Once a month, on the second Friday of most months, a CTO networking group that I belong to meets. Each meeting starts with a speaker – speaker in the loose term because it is not a fixed format – and then leads to questions and answers by the members and to discussions. This Friday the speaker was an individual that transitioned from being a CTO to being part of a VC. The attendance was not very abundant. However, since it is the path my career is taking and/or wants to take, I was not about to miss the meeting. The presenter brought up some good points and topics of arguments. And, of course, we all engaged readily. One in particular that developed into a full conversation once the speaker left was the initial cost of starting a company.
What Sangam Pant mentioned in terms of cost is that today it is VERY easy to start a company. It only takes $1M. Now … everybody jumped at that except another member and I. First of all, Sangam was using $1M as a figurate amount. Or at least I think he meant it does not take millions upon millions to start a company. Second of all, it is true, it does not take much money. You can use any of many OpenSource projects that are more than adequate for an initial buildout without compromising too much the quality of the architecture and application. You can successfully build on them. Or, you can use a small local team complemented with an outsource team at a fourth of the cost. I prefer the second option. It allows me to add more value to the company by providing a proprietary code base and create opportunities for the future. Besides, I am more on the side of build than buy for core elements of the business.

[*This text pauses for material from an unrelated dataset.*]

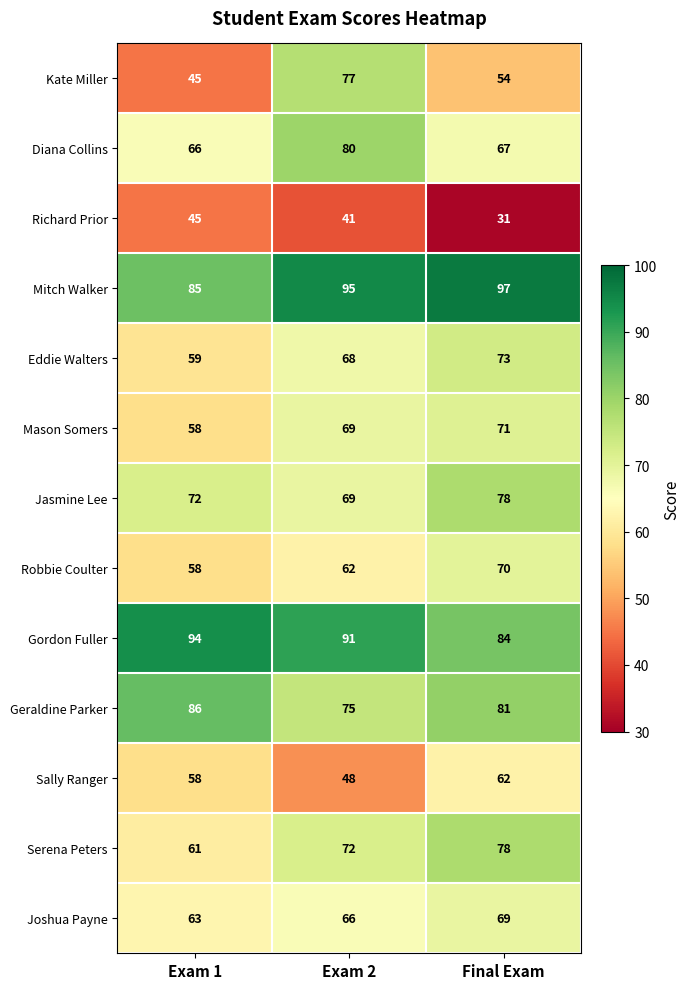

List the labels in order of Serena Peters value, largest first.

Final Exam, Exam 2, Exam 1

The argument from the members was that if you are trying to build a $100M+ company , you need to start with adequate funding. $1M will just not do. My position is that you do not need to start with $10M or $20M. Or even $5M. What you need is to start. The initial problem of a start-up is two fold:
- You need a product that works. Not juts technically – which is exceedingly important – but also from a business concept point of view. Is there a need in the market? Can a need be developed? Is the market ready for a product like “this”? Can the market mood help a product like “this”? There are a series of market factors that can be put into the conceptual analysis of a product. And many of those factors will help define the product, its marketing strategy and how the market is approached.
- You need a business model. Now … this is the hard part. You need to devise a way to make money. It does not mean that you have revenues right away and it does not mean that you are profitable right away – although in a previous post I focused on the March To Profitability. Business models do not come by easily. Let’s restate this: An effective fully developed business model that matches the market mood and not only prevails, but gains traction, does not come by easily. A model like that takes time to develop and can only be developed by generating friction against the market.

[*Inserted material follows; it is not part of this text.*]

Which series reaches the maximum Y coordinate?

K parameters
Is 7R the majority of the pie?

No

How much does it take to start addressing these two questions? It changes from project to project, but does not need to be much. If the company is to get to $100M+ you will need growth investment; I absolutely agree that you will need more investment along the way. ALONG THE WAY. But first prove the “model”. Prove that there is a need in the market, or that the market will be somewhat receptive. And first begin to develop your business model and put it through some friction to see how it fairs. For the “first begin to” part of the project a “$1M” ought to be enough. Once you see a small light at the end of the tunnel and it is not an incoming train, the you can go ask for $5M, $10 or more.
There is also a financial argument to not “taking” in big rounds at first: Valuation and dilution. The more the above questions are answered, and they do get answered over time, the higher the valuation. The higher the valuation the less the dilution. To the cost of a startup you need to add the cost of getting funding. Often enough there are situations where the founders of a company loose control of the helm because they get too diluted to retain a majority; in many of those cases you get there by either poorly negotiating or by asking too much too early and since there was no tangible value but value of an idea, the percentage sold is too large. Either case can be mitigated by having a more robust offering. Even if you negotiated poorly, the odds are in your favor if you have a more developed project well beyond an idea. Thus, the cost of funding is less. And the upside at the end is much larger for all involved.

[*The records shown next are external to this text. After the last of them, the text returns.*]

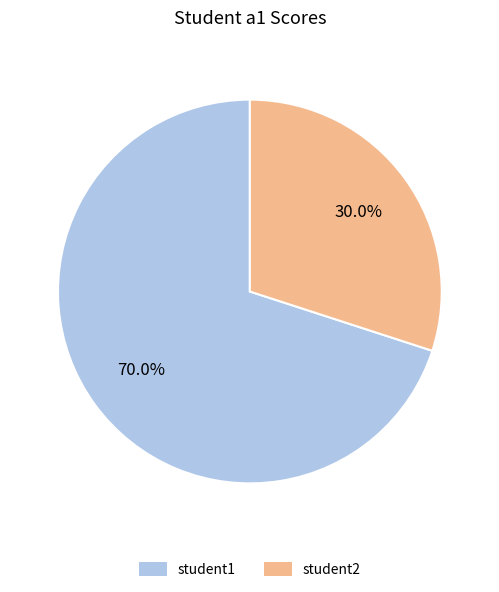

To the nearest percent, what is the average slice percentage?

50%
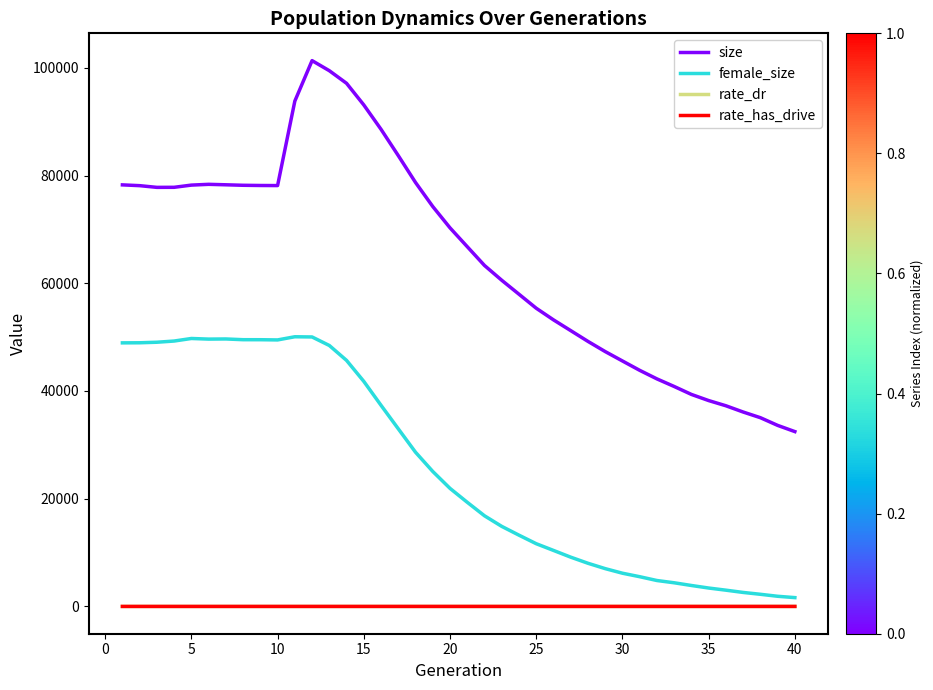

Is this an area chart (filled region under the line)?

No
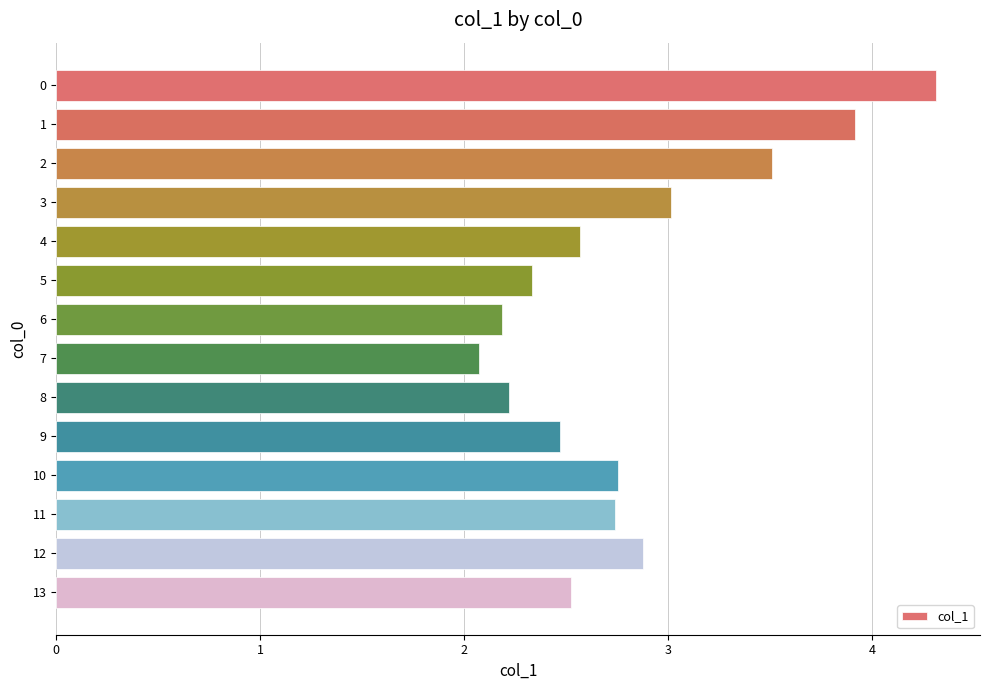

How many series are shown in this chart?

1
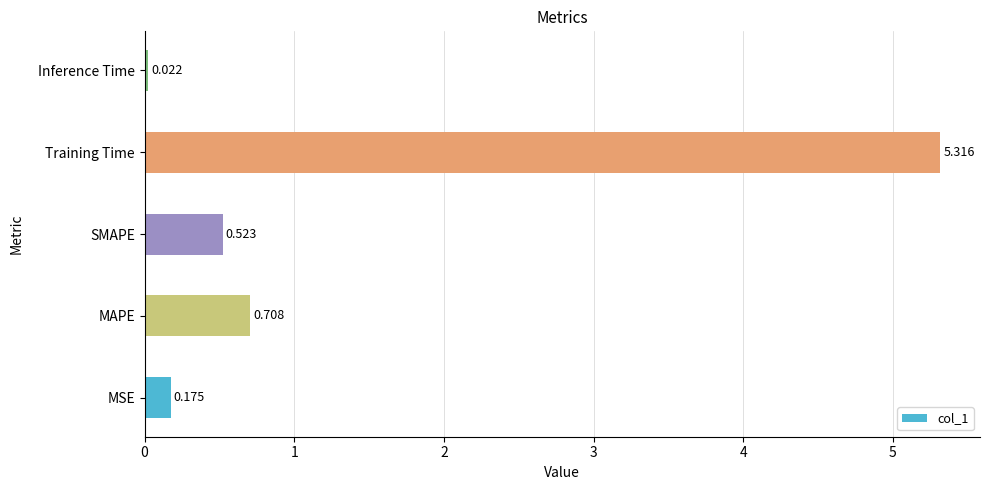

Which label corresponds to the smallest value in the chart?

Inference Time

Going back to the meeting … I have to say that I did not agree with everything the speaker said, his positions and the reasons for them. I have to say that I did not agree with the speaker in every idea or vision that he has on the market and how the market will develop. But the balance of what I got from him is positive. He was not only well spoken, but eloquent in the way he presented his ideas. And whether I agree with him or not, it does not matter. It is whether I could derive value from his experiences, concepts and intelligence.
Sangam, thank you for your time on Friday.